## WORK INSTRUCTIONS
Say how many lines of these entries include the word "действующим", and answer with the number alone.

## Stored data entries
++++++++++
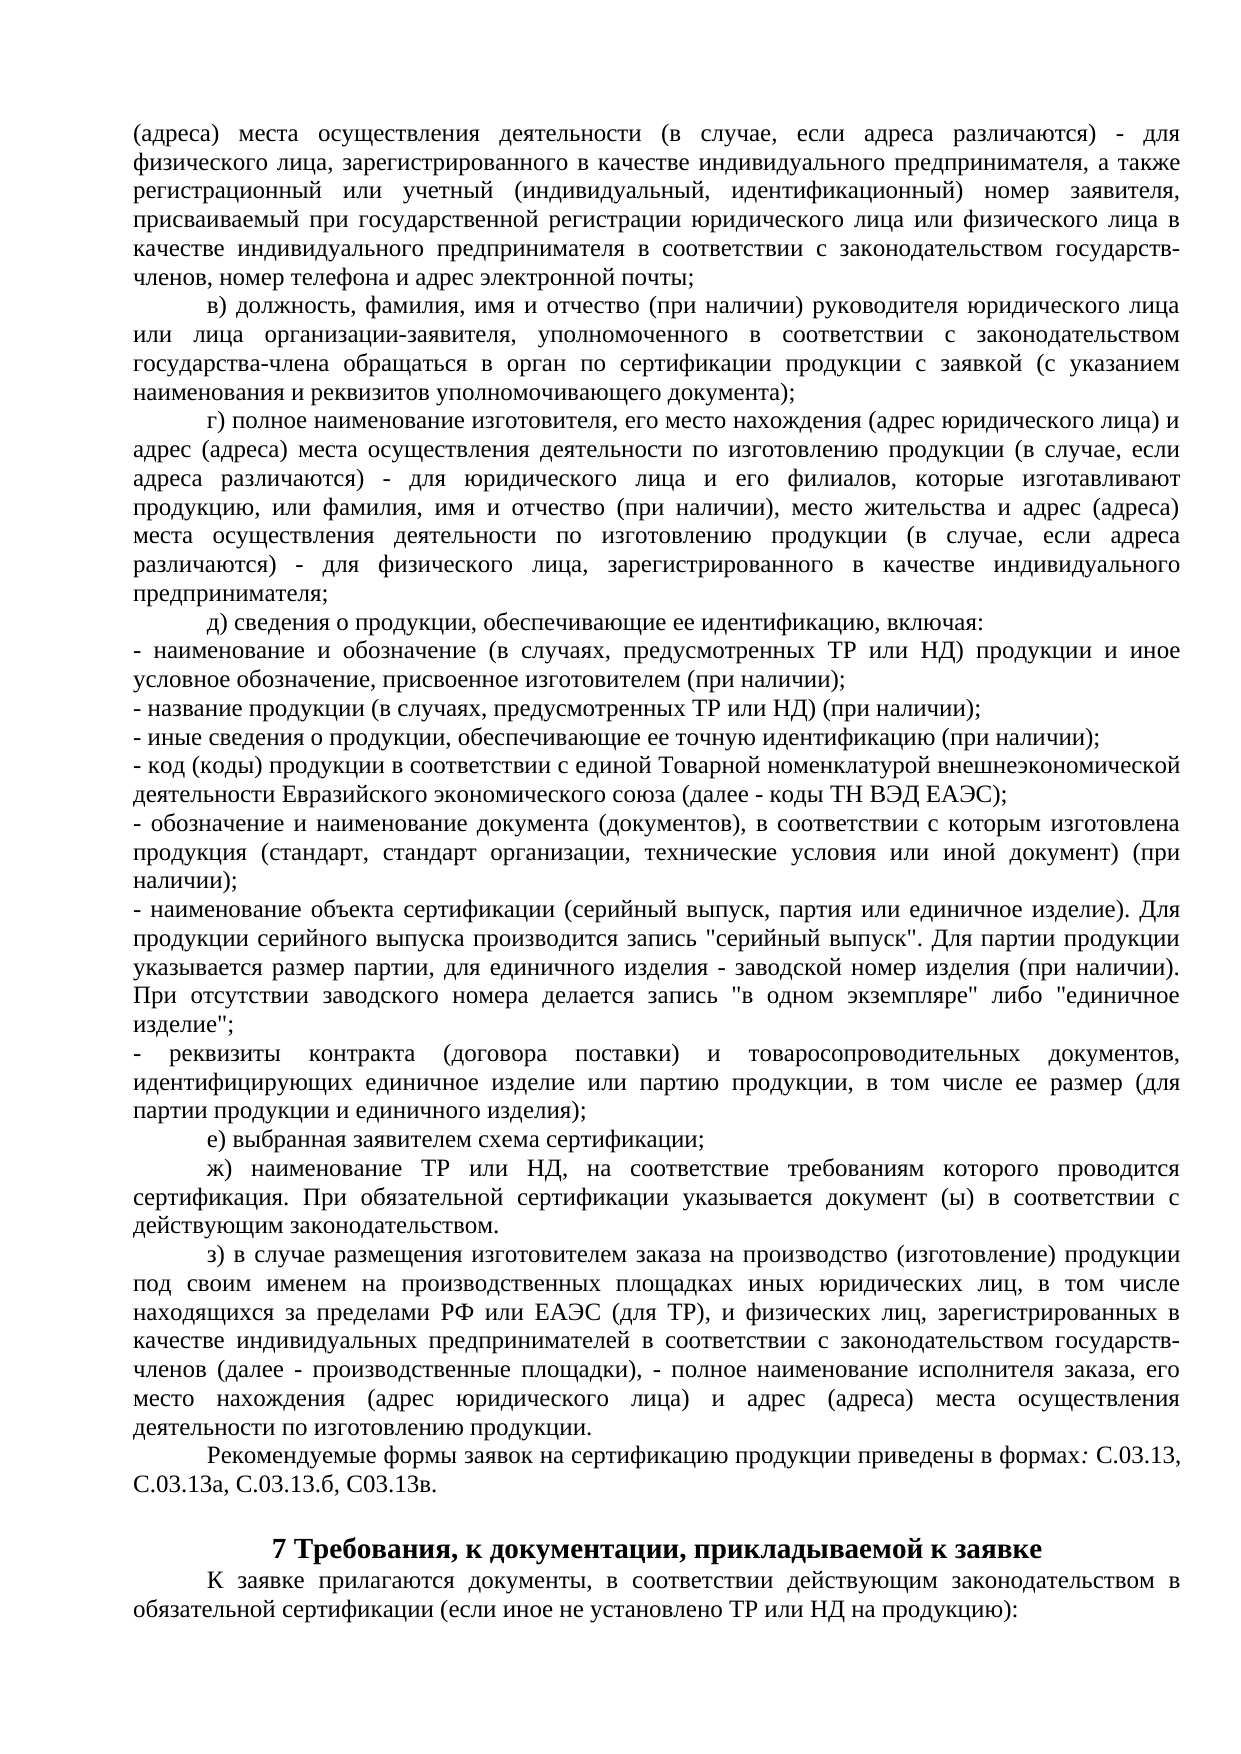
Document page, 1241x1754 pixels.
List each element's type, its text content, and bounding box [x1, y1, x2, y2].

text - название продукции (в случаях, предусмотренных ТР или НД) (при наличии); [133, 693, 1181, 722]
text ж) наименование ТР или НД, на соответствие требованиям которого проводится сертификация. При обязательной сертификации указывается документ (ы) в соответствии с действующим законодательством. [133, 1153, 1181, 1239]
text - реквизиты контракта (договора поставки) и товаросопроводительных документов, идентифицирующих единичное изделие или партию продукции, в том числе ее размер (для партии продукции и единичного изделия); [133, 1038, 1181, 1124]
text Рекомендуемые формы заявок на сертификацию продукции приведены в формах: С.03.13, С.03.13а, С.03.13.б, С03.13в. [133, 1441, 1181, 1498]
text - иные сведения о продукции, обеспечивающие ее точную идентификацию (при наличии); [133, 722, 1181, 751]
text - наименование и обозначение (в случаях, предусмотренных ТР или НД) продукции и иное условное обозначение, присвоенное изготовителем (при наличии); [133, 636, 1181, 693]
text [133, 118, 1181, 291]
text в) должность, фамилия, имя и отчество (при наличии) руководителя юридического лица или лица организации-заявителя, уполномоченного в соответствии с законодательством государства-члена обращаться в орган по сертификации продукции с заявкой (с указанием наименования и реквизитов уполномочивающего документа); [133, 291, 1181, 406]
text - код (коды) продукции в соответствии с единой Товарной номенклатурой внешнеэкономической деятельности Евразийского экономического союза (далее - коды ТН ВЭД ЕАЭС); [133, 751, 1181, 808]
text - обозначение и наименование документа (документов), в соответствии с которым изготовлена продукция (стандарт, стандарт организации, технические условия или иной документ) (при наличии); [133, 808, 1181, 894]
text г) полное наименование изготовителя, его место нахождения (адрес юридического лица) и адрес (адреса) места осуществления деятельности по изготовлению продукции (в случае, если адреса различаются) - для юридического лица и его филиалов, которые изготавливают продукцию, или фамилия, имя и отчество (при наличии), место жительства и адрес (адреса) места осуществления деятельности по изготовлению продукции (в случае, если адреса различаются) - для физического лица, зарегистрированного в качестве индивидуального предпринимателя; [133, 406, 1181, 607]
list 7 Требования, к документации, прикладываемой к заявке [133, 1532, 1181, 1565]
text е) выбранная заявителем схема сертификации; [133, 1124, 1181, 1153]
text К заявке прилагаются документы, в соответствии действующим законодательством в обязательной сертификации (если иное не установлено ТР или НД на продукцию): [133, 1565, 1181, 1623]
text д) сведения о продукции, обеспечивающие ее идентификацию, включая: [133, 607, 1181, 636]
text - наименование объекта сертификации (серийный выпуск, партия или единичное изделие). Для продукции серийного выпуска производится запись "серийный выпуск". Для партии продукции указывается размер партии, для единичного изделия - заводской номер изделия (при наличии). При отсутствии заводского номера делается запись "в одном экземпляре" либо "единичное изделие"; [133, 894, 1181, 1038]
text з) в случае размещения изготовителем заказа на производство (изготовление) продукции под своим именем на производственных площадках иных юридических лиц, в том числе находящихся за пределами РФ или ЕАЭС (для ТР), и физических лиц, зарегистрированных в качестве индивидуальных предпринимателей в соответствии с законодательством государств-членов (далее - производственные площадки), - полное наименование исполнителя заказа, его место нахождения (адрес юридического лица) и адрес (адреса) места осуществления деятельности по изготовлению продукции. [133, 1239, 1181, 1441]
++++++++++
## SOLVED EXERCISE
2